There has been a lot of progress around static site generators, frontend frameworks and API-centric infrastructure in recent years. At Ghost, we’ve been building open source technology for modern publishing for over 5 years and as a developer-centric team, the momentum around static sites didn’t go unnoticed.
Wildly fast websites which have no back end and can be deployed just about anywhere felt very much like the future. So I’m thrilled to share that with the recent updates to the Ghost API, it’s now possible to use Ghost as a completely decoupled headless CMS and bring your own frontend written in Gatsby.js!
Ghost has always been architected into 3 distinct areas: A core Node.js API, an Ember.js Admin client, and a speedy Handlebars.js frontend theme layer. Until now those 3 areas have been fairly tightly coupled, so it hasn’t been possible to use them separately.
Our latest updates allow you to completely replace the default Handlebars theme layer in favor of a frontend framework, so you can use Gatsby to build your site statically from the Ghost API.
Many developers use static site generators alongside locally stored Markdown files, using a code editor to create content and a GIT workflow to publish. While this works great and is suitable for some sites, it quickly becomes unmanageable for publishers that need to scale, or teams that are not solely developers.
This is where a headless CMS comes in, which provides an admin client for authoring and content management, while still bringing all of the benefits of having a static frontend. Developers can use their preferred stack, and writers have an editor, content scheduling, SEO and much more at their fingertips.
When you look at the bigger picture of the content mesh, it really starts to feel like an inevitable future for building publishing websites.
We rebuilt our entire Ghost Docs site with Gatsby, using the Ghost API to deliver content. Truth be told, we fell in love straight away and have been building new things with Gatsby ever since.

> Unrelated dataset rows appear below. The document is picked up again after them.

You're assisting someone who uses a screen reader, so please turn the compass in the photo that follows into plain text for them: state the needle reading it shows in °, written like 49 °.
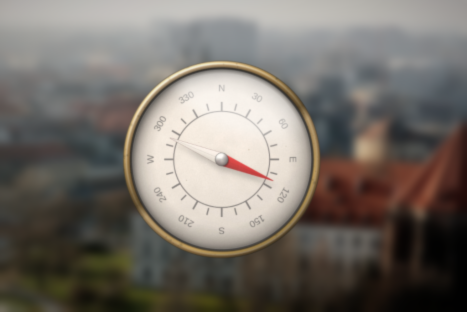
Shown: 112.5 °
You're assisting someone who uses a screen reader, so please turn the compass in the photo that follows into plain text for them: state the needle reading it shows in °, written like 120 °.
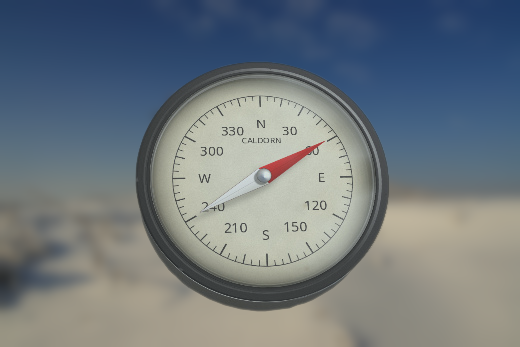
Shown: 60 °
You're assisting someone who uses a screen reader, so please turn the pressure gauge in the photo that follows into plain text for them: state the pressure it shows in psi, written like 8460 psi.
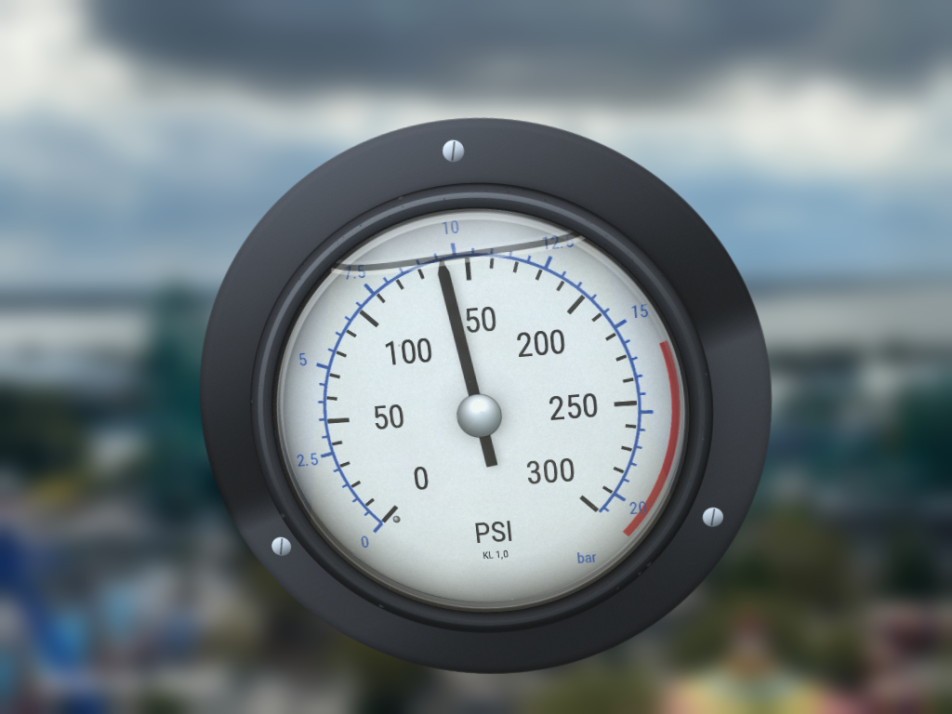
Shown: 140 psi
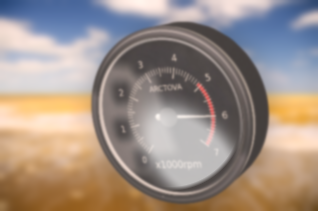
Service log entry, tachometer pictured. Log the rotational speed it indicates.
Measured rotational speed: 6000 rpm
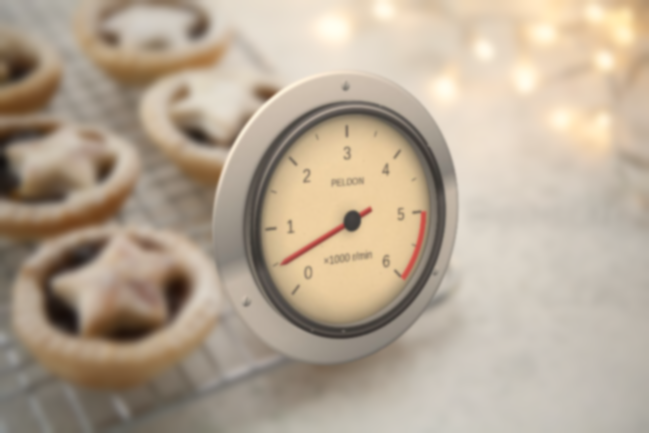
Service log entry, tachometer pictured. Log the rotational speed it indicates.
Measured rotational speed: 500 rpm
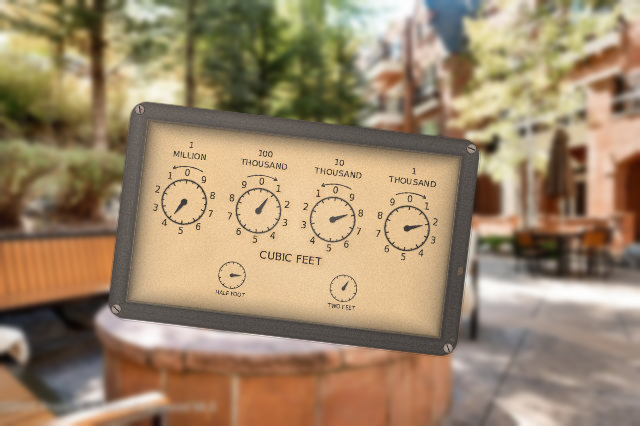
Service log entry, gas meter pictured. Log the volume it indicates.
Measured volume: 408200 ft³
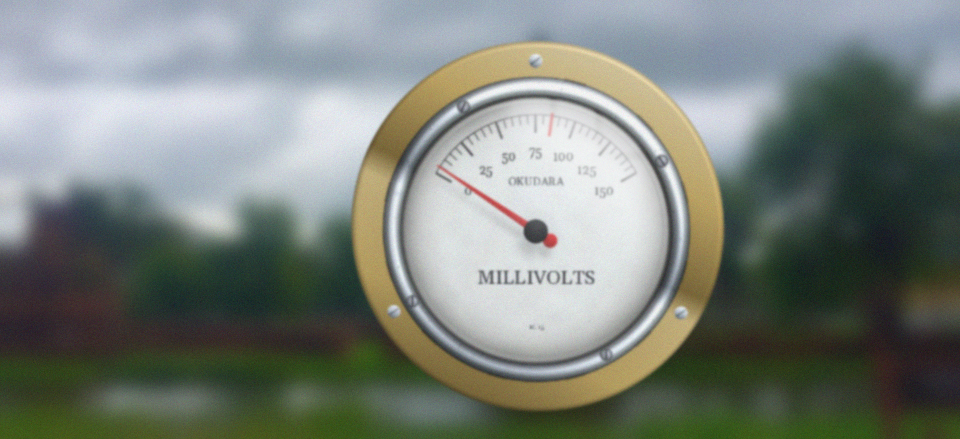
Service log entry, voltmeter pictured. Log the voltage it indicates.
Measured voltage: 5 mV
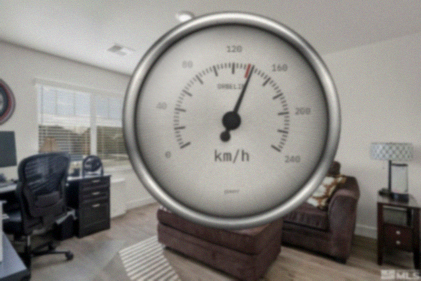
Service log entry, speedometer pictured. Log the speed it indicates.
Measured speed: 140 km/h
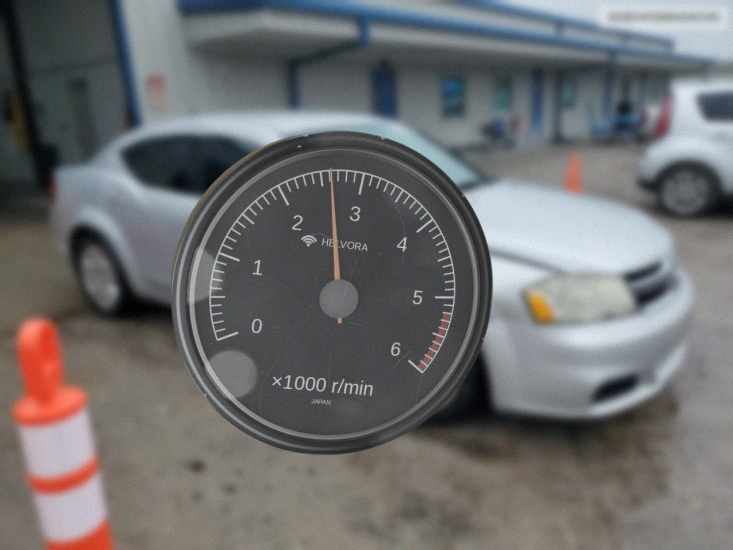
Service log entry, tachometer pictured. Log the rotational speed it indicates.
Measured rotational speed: 2600 rpm
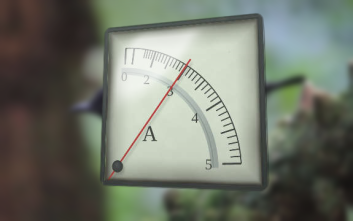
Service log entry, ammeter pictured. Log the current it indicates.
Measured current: 3 A
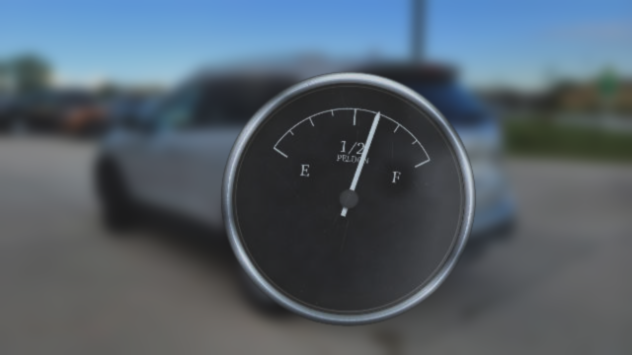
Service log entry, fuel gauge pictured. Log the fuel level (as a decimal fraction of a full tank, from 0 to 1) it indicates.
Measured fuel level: 0.625
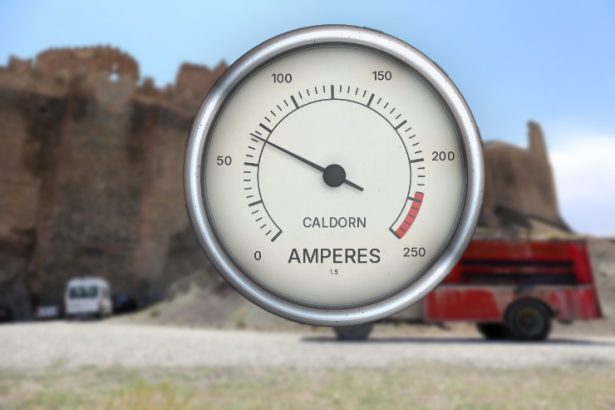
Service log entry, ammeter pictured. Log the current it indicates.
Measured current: 67.5 A
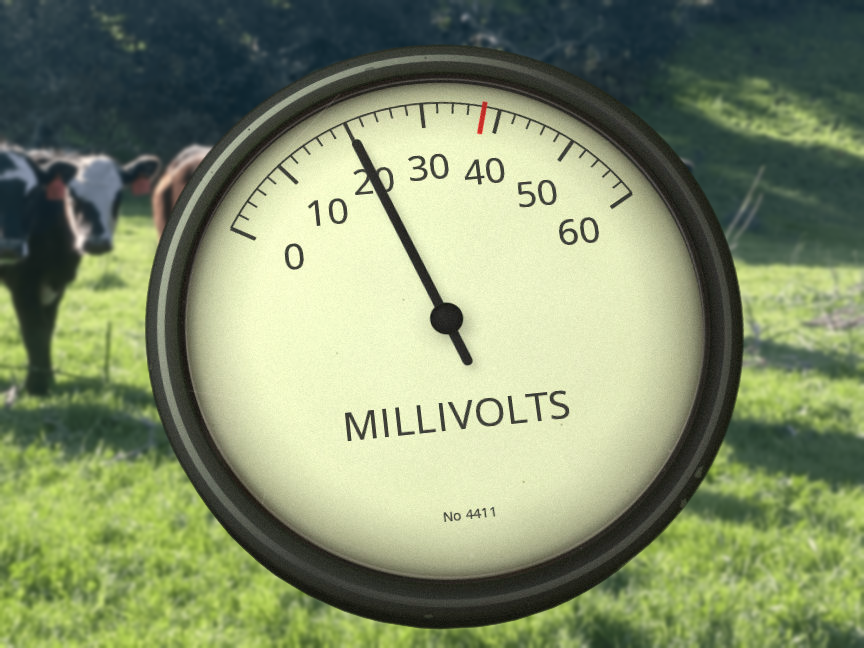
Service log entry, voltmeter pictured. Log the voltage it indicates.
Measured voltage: 20 mV
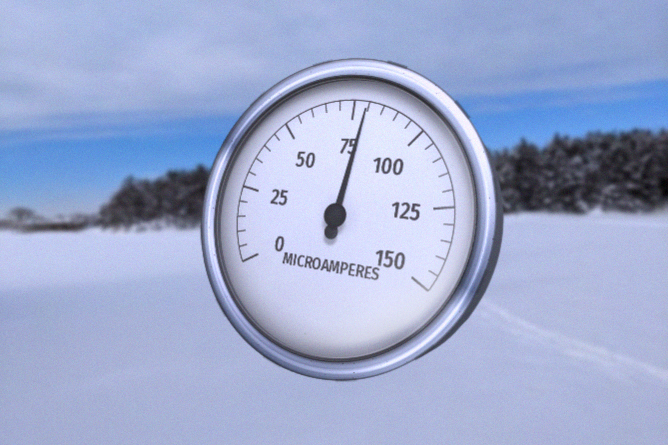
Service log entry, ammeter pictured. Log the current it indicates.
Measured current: 80 µA
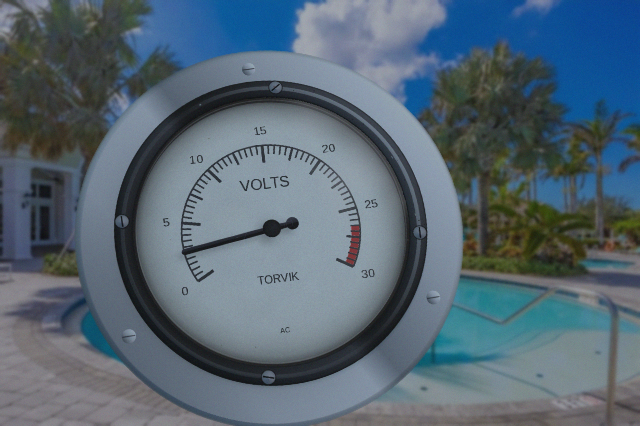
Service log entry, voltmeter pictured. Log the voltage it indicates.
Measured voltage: 2.5 V
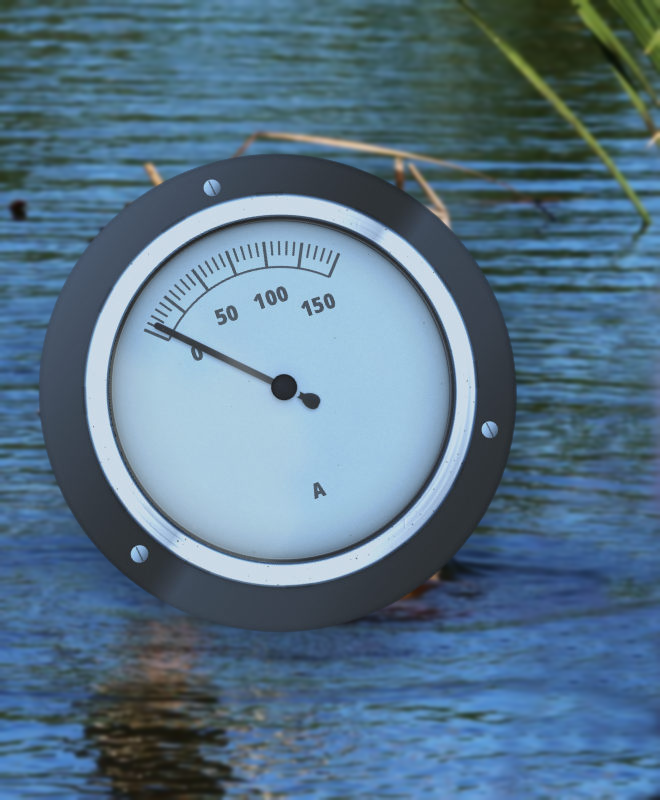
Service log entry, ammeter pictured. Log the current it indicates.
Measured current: 5 A
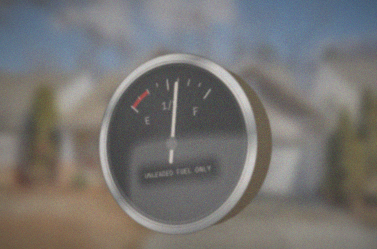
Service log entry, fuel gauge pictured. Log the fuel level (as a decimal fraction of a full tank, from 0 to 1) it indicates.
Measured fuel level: 0.625
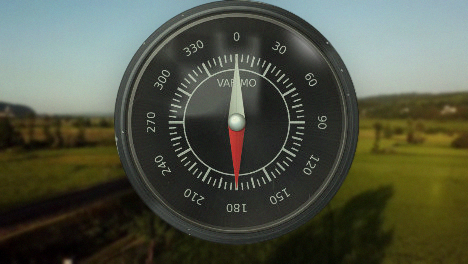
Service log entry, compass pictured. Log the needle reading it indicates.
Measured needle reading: 180 °
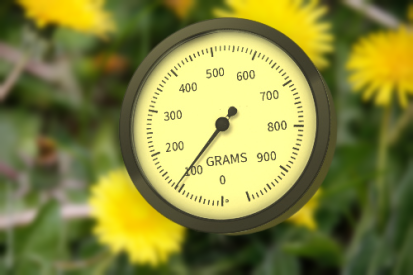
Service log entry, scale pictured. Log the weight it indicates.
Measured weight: 110 g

To give others a head start on building their own publications using the same stack, we’ve just shipped some new tooling:
A straightforward Gatsby source plugin which wraps the Ghost API and makes it compatible with Gatsby and GraphQL, so it’s quick and easy to load all your Ghost data into any Gatsby project.
An official Gatsby starter repository which is pre-configured to get content from Ghost and output it in a clean, blog-style design. The fastest way to get up and running with Gatsby and Ghost is to fork this repository, and check out our Gatsby docs.
We’ve also introduced an official Netlify integration to make deployment a breeze, with outgoing webhooks in Ghost to trigger a site rebuild and automate the publishing process.
I’m really excited to see what people build with these new technologies. The concept of having just one frontend and many APIs all connected together and served as a single site or application with Gatsby opens up so much opportunity in the publishing space.